Little rain may worsen river levels still recovering from the summer’s heat wave. Boat traffic through Kaub, a bottleneck on the Rhine river that snakes through some of Germany’s main industrial zones, is now “impossible for most barges” due to dwindling water levels, according to Riverlake Barging, a Rotterdam-based ship broker.
Energie Baden-Wuerttemberg AG, a German utility that operates 7.2 gigawatts of coal and gas plants located on the Rhine and Neckar rivers, usually supplies its coal plants by barge. It has been forced to replenish stocks by rail, increasing operating costs.
“A cause of concern for us this year in particular, however, is something we cannot influence: the weather,” said Chief Financial Officer Thomas Kusterer. “Currently, low river levels and weak wind conditions are having a negative impact on our business.”
While river levels are at record lows, they can recover fast. In 2015 they rose by more than 2 meters (6.6 feet) in 10 days, according to Diego Marquina, analyst at Bloomberg NEF. Vessels generally don’t sail past Kaub when barge clearance is less than 0.5 meters.
Lack of rainfall “might be the biggest risk at the moment, but it’s hard to tell how long this will last,” Marquina said. If it continues, Germany could have to de-mothball some gas plants or activate some of the hard coal power stations that are held in reserve, he said.
In France, EDF had to cut production last month at its Tricastin reactors due to low flows on the Rhone and reduced output at the Chooz plant on the Meuse river.
An EDF spokeswoman declined to comment on whether the company expects further restrictions.

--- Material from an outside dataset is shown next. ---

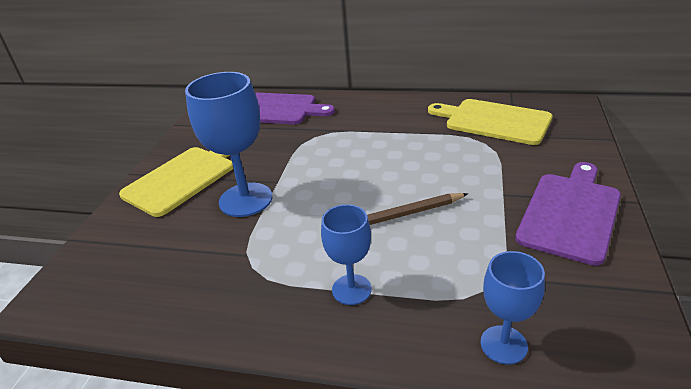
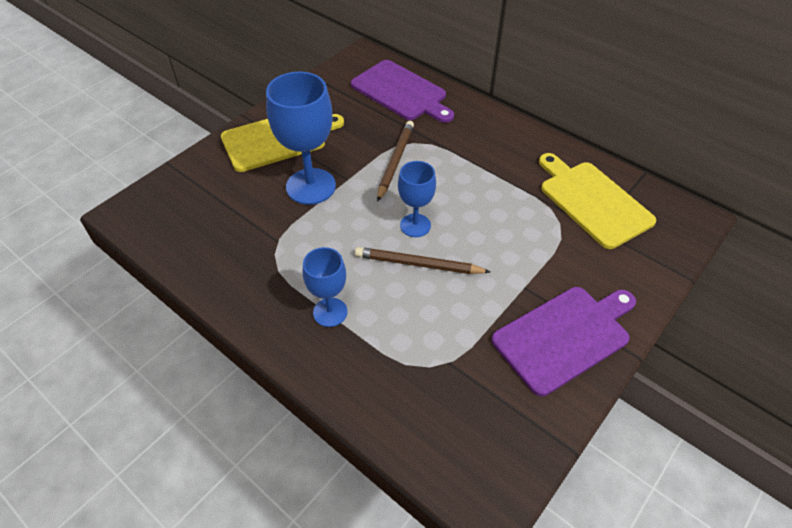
camera: 25 degrees right, 15 degrees up
(310, 153) = (395, 161): none -> brown pencil
(503, 344) = (401, 416): blue goblet -> blue goblet (415, 225)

In the Nordic region, one of the driest and warmest summers ever means hydro power supply levels are struggling to recover. Water is the lifeblood for the region’s electricity production, with about half of the region’s demand met with hydro power.
The deficit in hydro reserves stands at 6.2 terawatt-hours today and is forecast to widen to 10 terawatt-hours in two weeks time, according to Wattsight data.